▶ [TASK INSTRUCTIONS] Among the entries below, find the line with "Klantenservice" and the line with "広告 / スポンサーリンク". Return exactly those lines and every line between them, but no pictures.

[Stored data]
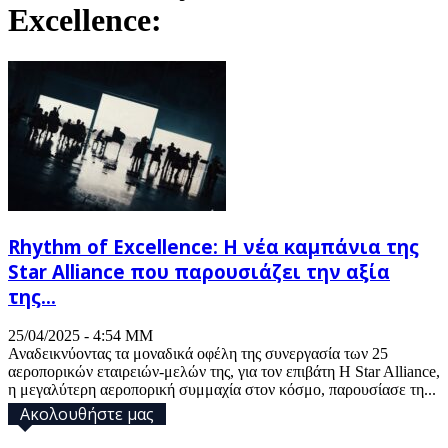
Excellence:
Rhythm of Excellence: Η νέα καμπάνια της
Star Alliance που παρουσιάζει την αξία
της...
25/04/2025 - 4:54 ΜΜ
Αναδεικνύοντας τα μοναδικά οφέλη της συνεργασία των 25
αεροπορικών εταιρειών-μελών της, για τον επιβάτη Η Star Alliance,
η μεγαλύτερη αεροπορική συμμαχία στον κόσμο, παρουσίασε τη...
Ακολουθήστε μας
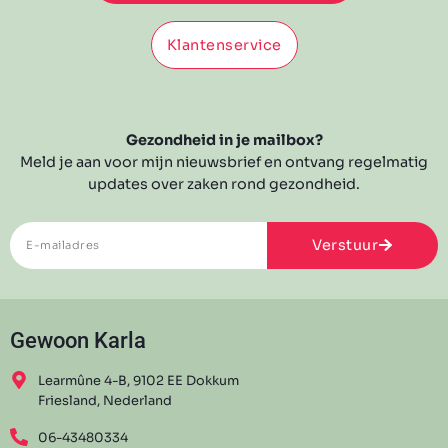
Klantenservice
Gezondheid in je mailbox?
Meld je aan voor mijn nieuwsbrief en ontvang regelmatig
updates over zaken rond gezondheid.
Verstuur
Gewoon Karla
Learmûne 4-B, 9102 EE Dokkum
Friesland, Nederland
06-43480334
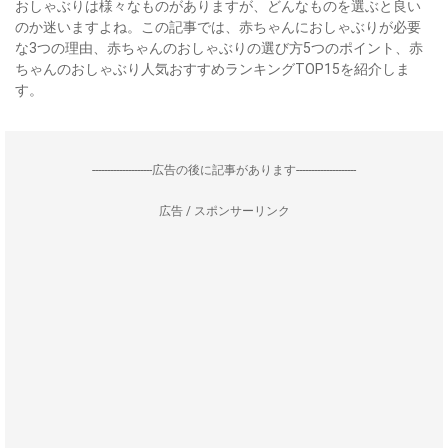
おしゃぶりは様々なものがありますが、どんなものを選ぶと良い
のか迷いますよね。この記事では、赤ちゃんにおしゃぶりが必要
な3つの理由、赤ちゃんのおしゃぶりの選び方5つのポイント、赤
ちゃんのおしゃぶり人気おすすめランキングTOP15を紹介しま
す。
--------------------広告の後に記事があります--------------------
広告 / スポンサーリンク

...

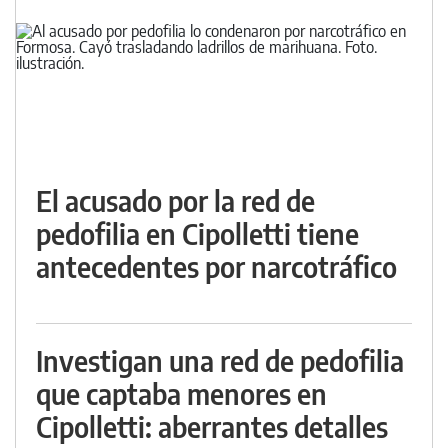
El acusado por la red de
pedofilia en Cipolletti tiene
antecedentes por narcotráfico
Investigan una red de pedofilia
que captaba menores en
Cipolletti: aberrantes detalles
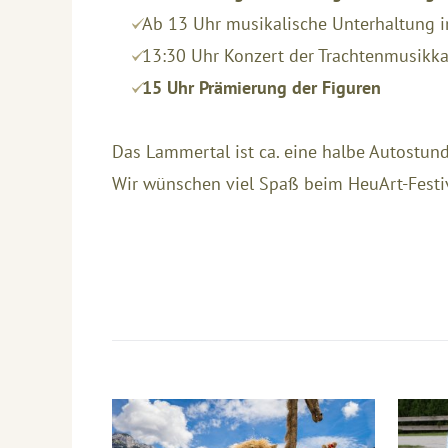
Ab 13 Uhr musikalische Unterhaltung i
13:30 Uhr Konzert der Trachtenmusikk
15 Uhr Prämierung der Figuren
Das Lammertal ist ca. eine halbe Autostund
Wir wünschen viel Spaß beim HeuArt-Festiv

▶ [EXERCISE RESPONSE]
Klantenservice
Gezondheid in je mailbox?
Meld je aan voor mijn nieuwsbrief en ontvang regelmatig
updates over zaken rond gezondheid.
Verstuur
Gewoon Karla
Learmûne 4-B, 9102 EE Dokkum
Friesland, Nederland
06-43480334
おしゃぶりは様々なものがありますが、どんなものを選ぶと良い
のか迷いますよね。この記事では、赤ちゃんにおしゃぶりが必要
な3つの理由、赤ちゃんのおしゃぶりの選び方5つのポイント、赤
ちゃんのおしゃぶり人気おすすめランキングTOP15を紹介しま
す。
--------------------広告の後に記事があります--------------------
広告 / スポンサーリンク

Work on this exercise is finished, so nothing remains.